RECORDED DATA

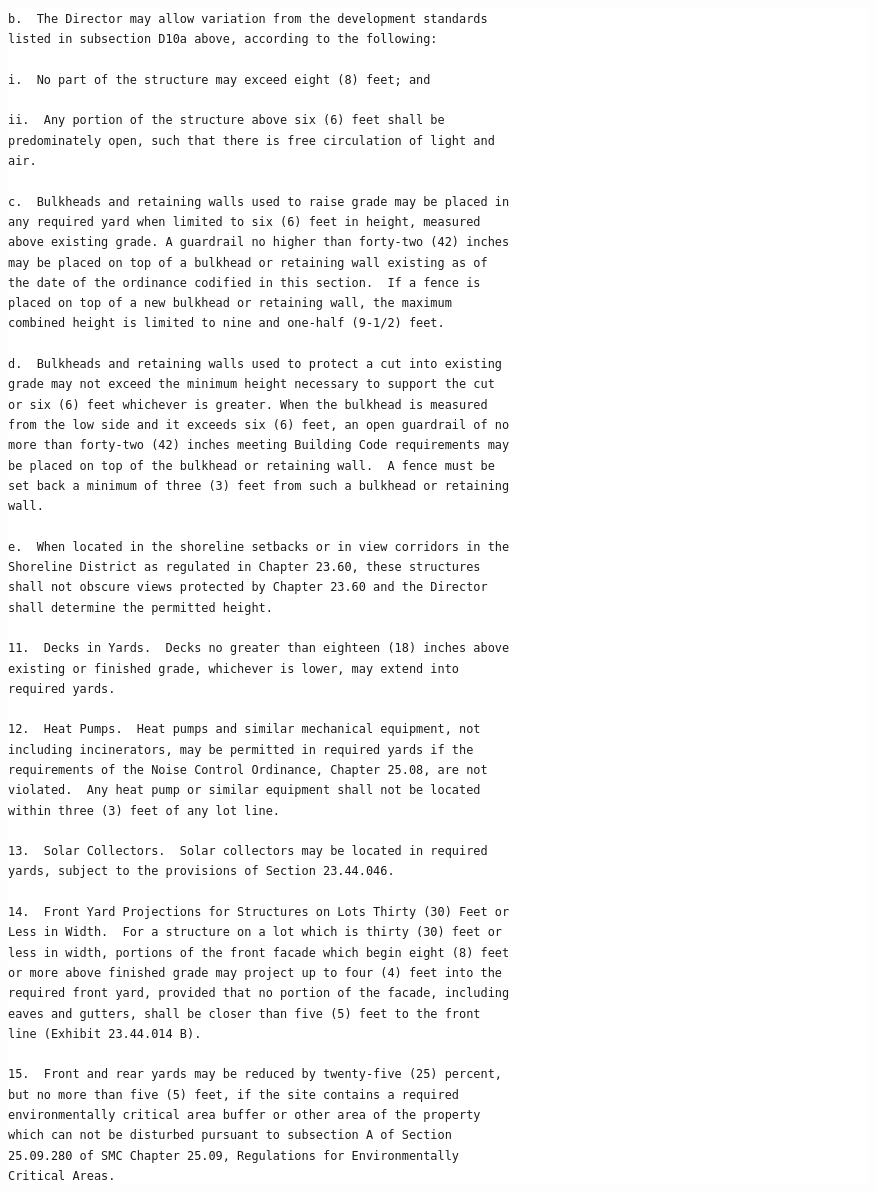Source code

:    b.  The Director may allow variation from the development standards  
    listed in subsection D10a above, according to the following:  
  
    i.  No part of the structure may exceed eight (8) feet; and  
  
    ii.  Any portion of the structure above six (6) feet shall be  
    predominately open, such that there is free circulation of light and  
    air.  
  
    c.  Bulkheads and retaining walls used to raise grade may be placed in  
    any required yard when limited to six (6) feet in height, measured  
    above existing grade. A guardrail no higher than forty-two (42) inches  
    may be placed on top of a bulkhead or retaining wall existing as of  
    the date of the ordinance codified in this section.  If a fence is  
    placed on top of a new bulkhead or retaining wall, the maximum  
    combined height is limited to nine and one-half (9-1/2) feet.  
  
    d.  Bulkheads and retaining walls used to protect a cut into existing  
    grade may not exceed the minimum height necessary to support the cut  
    or six (6) feet whichever is greater. When the bulkhead is measured  
    from the low side and it exceeds six (6) feet, an open guardrail of no  
    more than forty-two (42) inches meeting Building Code requirements may  
    be placed on top of the bulkhead or retaining wall.  A fence must be  
    set back a minimum of three (3) feet from such a bulkhead or retaining  
    wall.  
  
    e.  When located in the shoreline setbacks or in view corridors in the  
    Shoreline District as regulated in Chapter 23.60, these structures  
    shall not obscure views protected by Chapter 23.60 and the Director  
    shall determine the permitted height.  
  
    11.  Decks in Yards.  Decks no greater than eighteen (18) inches above  
    existing or finished grade, whichever is lower, may extend into  
    required yards.  
  
    12.  Heat Pumps.  Heat pumps and similar mechanical equipment, not  
    including incinerators, may be permitted in required yards if the  
    requirements of the Noise Control Ordinance, Chapter 25.08, are not  
    violated.  Any heat pump or similar equipment shall not be located  
    within three (3) feet of any lot line.  
  
    13.  Solar Collectors.  Solar collectors may be located in required  
    yards, subject to the provisions of Section 23.44.046.  
  
    14.  Front Yard Projections for Structures on Lots Thirty (30) Feet or  
    Less in Width.  For a structure on a lot which is thirty (30) feet or  
    less in width, portions of the front facade which begin eight (8) feet  
    or more above finished grade may project up to four (4) feet into the  
    required front yard, provided that no portion of the facade, including  
    eaves and gutters, shall be closer than five (5) feet to the front  
    line (Exhibit 23.44.014 B).  
  
    15.  Front and rear yards may be reduced by twenty-five (25) percent,  
    but no more than five (5) feet, if the site contains a required  
    environmentally critical area buffer or other area of the property  
    which can not be disturbed pursuant to subsection A of Section  
    25.09.280 of SMC Chapter 25.09, Regulations for Environmentally  
    Critical Areas.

TASK OBJECTIVE
Write out all of the material above character for character, leaving the picture out of your answer.

YOUR SOLUTION
Source code

:    b.  The Director may allow variation from the development standards  
    listed in subsection D10a above, according to the following:  
  
    i.  No part of the structure may exceed eight (8) feet; and  
  
    ii.  Any portion of the structure above six (6) feet shall be  
    predominately open, such that there is free circulation of light and  
    air.  
  
    c.  Bulkheads and retaining walls used to raise grade may be placed in  
    any required yard when limited to six (6) feet in height, measured  
    above existing grade. A guardrail no higher than forty-two (42) inches  
    may be placed on top of a bulkhead or retaining wall existing as of  
    the date of the ordinance codified in this section.  If a fence is  
    placed on top of a new bulkhead or retaining wall, the maximum  
    combined height is limited to nine and one-half (9-1/2) feet.  
  
    d.  Bulkheads and retaining walls used to protect a cut into existing  
    grade may not exceed the minimum height necessary to support the cut  
    or six (6) feet whichever is greater. When the bulkhead is measured  
    from the low side and it exceeds six (6) feet, an open guardrail of no  
    more than forty-two (42) inches meeting Building Code requirements may  
    be placed on top of the bulkhead or retaining wall.  A fence must be  
    set back a minimum of three (3) feet from such a bulkhead or retaining  
    wall.  
  
    e.  When located in the shoreline setbacks or in view corridors in the  
    Shoreline District as regulated in Chapter 23.60, these structures  
    shall not obscure views protected by Chapter 23.60 and the Director  
    shall determine the permitted height.  
  
    11.  Decks in Yards.  Decks no greater than eighteen (18) inches above  
    existing or finished grade, whichever is lower, may extend into  
    required yards.  
  
    12.  Heat Pumps.  Heat pumps and similar mechanical equipment, not  
    including incinerators, may be permitted in required yards if the  
    requirements of the Noise Control Ordinance, Chapter 25.08, are not  
    violated.  Any heat pump or similar equipment shall not be located  
    within three (3) feet of any lot line.  
  
    13.  Solar Collectors.  Solar collectors may be located in required  
    yards, subject to the provisions of Section 23.44.046.  
  
    14.  Front Yard Projections for Structures on Lots Thirty (30) Feet or  
    Less in Width.  For a structure on a lot which is thirty (30) feet or  
    less in width, portions of the front facade which begin eight (8) feet  
    or more above finished grade may project up to four (4) feet into the  
    required front yard, provided that no portion of the facade, including  
    eaves and gutters, shall be closer than five (5) feet to the front  
    line (Exhibit 23.44.014 B).  
  
    15.  Front and rear yards may be reduced by twenty-five (25) percent,  
    but no more than five (5) feet, if the site contains a required  
    environmentally critical area buffer or other area of the property  
    which can not be disturbed pursuant to subsection A of Section  
    25.09.280 of SMC Chapter 25.09, Regulations for Environmentally  
    Critical Areas.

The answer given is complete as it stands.